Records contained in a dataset
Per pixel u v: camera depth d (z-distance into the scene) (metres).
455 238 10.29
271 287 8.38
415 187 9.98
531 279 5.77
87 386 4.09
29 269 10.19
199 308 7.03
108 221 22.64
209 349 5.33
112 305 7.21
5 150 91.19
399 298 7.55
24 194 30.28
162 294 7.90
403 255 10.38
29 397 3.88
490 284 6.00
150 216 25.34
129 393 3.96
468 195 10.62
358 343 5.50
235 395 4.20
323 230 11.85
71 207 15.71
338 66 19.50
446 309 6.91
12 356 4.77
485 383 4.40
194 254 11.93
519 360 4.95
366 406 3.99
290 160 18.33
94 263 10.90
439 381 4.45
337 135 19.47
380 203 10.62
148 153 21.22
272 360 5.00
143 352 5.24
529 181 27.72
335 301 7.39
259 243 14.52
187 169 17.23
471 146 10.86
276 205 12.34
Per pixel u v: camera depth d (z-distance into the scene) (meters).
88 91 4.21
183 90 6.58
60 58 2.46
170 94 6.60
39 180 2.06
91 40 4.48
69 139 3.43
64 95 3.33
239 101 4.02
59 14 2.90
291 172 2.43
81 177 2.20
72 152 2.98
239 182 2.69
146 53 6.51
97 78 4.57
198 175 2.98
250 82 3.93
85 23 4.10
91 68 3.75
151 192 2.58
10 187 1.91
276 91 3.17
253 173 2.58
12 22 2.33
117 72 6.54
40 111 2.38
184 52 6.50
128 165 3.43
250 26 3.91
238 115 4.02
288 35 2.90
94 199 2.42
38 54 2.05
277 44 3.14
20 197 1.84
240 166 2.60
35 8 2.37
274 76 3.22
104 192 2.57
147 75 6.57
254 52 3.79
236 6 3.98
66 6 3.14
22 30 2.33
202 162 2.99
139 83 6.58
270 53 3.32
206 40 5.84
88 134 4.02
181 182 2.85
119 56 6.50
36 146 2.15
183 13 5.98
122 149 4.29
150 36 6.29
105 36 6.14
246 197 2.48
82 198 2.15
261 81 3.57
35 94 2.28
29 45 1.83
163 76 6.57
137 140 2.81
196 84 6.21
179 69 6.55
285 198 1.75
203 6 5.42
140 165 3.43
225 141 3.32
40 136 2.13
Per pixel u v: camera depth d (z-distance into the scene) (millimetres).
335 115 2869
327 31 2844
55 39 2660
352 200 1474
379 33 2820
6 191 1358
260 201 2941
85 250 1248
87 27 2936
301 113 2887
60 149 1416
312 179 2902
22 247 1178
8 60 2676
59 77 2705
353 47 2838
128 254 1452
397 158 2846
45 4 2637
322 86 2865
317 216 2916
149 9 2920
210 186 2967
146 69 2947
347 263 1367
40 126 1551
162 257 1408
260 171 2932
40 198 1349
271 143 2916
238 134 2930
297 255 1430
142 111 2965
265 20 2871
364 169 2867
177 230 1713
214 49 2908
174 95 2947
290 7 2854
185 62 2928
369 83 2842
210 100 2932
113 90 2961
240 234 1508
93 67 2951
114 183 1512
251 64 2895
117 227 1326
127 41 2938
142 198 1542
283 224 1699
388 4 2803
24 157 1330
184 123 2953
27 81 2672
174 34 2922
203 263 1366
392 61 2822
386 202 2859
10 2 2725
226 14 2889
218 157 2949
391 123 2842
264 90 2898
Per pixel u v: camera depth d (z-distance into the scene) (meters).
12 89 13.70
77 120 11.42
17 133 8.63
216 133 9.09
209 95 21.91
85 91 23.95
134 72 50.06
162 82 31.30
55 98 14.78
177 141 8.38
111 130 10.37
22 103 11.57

**Task to carry out:**
Return only the lines above that run from the opening line through the line containing "the scene) (millimetres).", exactly as written.

**Solution to the exercise:**
Per pixel u v: camera depth d (z-distance into the scene) (metres).
455 238 10.29
271 287 8.38
415 187 9.98
531 279 5.77
87 386 4.09
29 269 10.19
199 308 7.03
108 221 22.64
209 349 5.33
112 305 7.21
5 150 91.19
399 298 7.55
24 194 30.28
162 294 7.90
403 255 10.38
29 397 3.88
490 284 6.00
150 216 25.34
129 393 3.96
468 195 10.62
358 343 5.50
235 395 4.20
323 230 11.85
71 207 15.71
338 66 19.50
446 309 6.91
12 356 4.77
485 383 4.40
194 254 11.93
519 360 4.95
366 406 3.99
290 160 18.33
94 263 10.90
439 381 4.45
337 135 19.47
380 203 10.62
148 153 21.22
272 360 5.00
143 352 5.24
529 181 27.72
335 301 7.39
259 243 14.52
187 169 17.23
471 146 10.86
276 205 12.34
Per pixel u v: camera depth d (z-distance into the scene) (meters).
88 91 4.21
183 90 6.58
60 58 2.46
170 94 6.60
39 180 2.06
91 40 4.48
69 139 3.43
64 95 3.33
239 101 4.02
59 14 2.90
291 172 2.43
81 177 2.20
72 152 2.98
239 182 2.69
146 53 6.51
97 78 4.57
198 175 2.98
250 82 3.93
85 23 4.10
91 68 3.75
151 192 2.58
10 187 1.91
276 91 3.17
253 173 2.58
12 22 2.33
117 72 6.54
40 111 2.38
184 52 6.50
128 165 3.43
250 26 3.91
238 115 4.02
288 35 2.90
94 199 2.42
38 54 2.05
277 44 3.14
20 197 1.84
240 166 2.60
35 8 2.37
274 76 3.22
104 192 2.57
147 75 6.57
254 52 3.79
236 6 3.98
66 6 3.14
22 30 2.33
202 162 2.99
139 83 6.58
270 53 3.32
206 40 5.84
88 134 4.02
181 182 2.85
119 56 6.50
36 146 2.15
183 13 5.98
122 149 4.29
150 36 6.29
105 36 6.14
246 197 2.48
82 198 2.15
261 81 3.57
35 94 2.28
29 45 1.83
163 76 6.57
137 140 2.81
196 84 6.21
179 69 6.55
285 198 1.75
203 6 5.42
140 165 3.43
225 141 3.32
40 136 2.13
Per pixel u v: camera depth d (z-distance into the scene) (millimetres).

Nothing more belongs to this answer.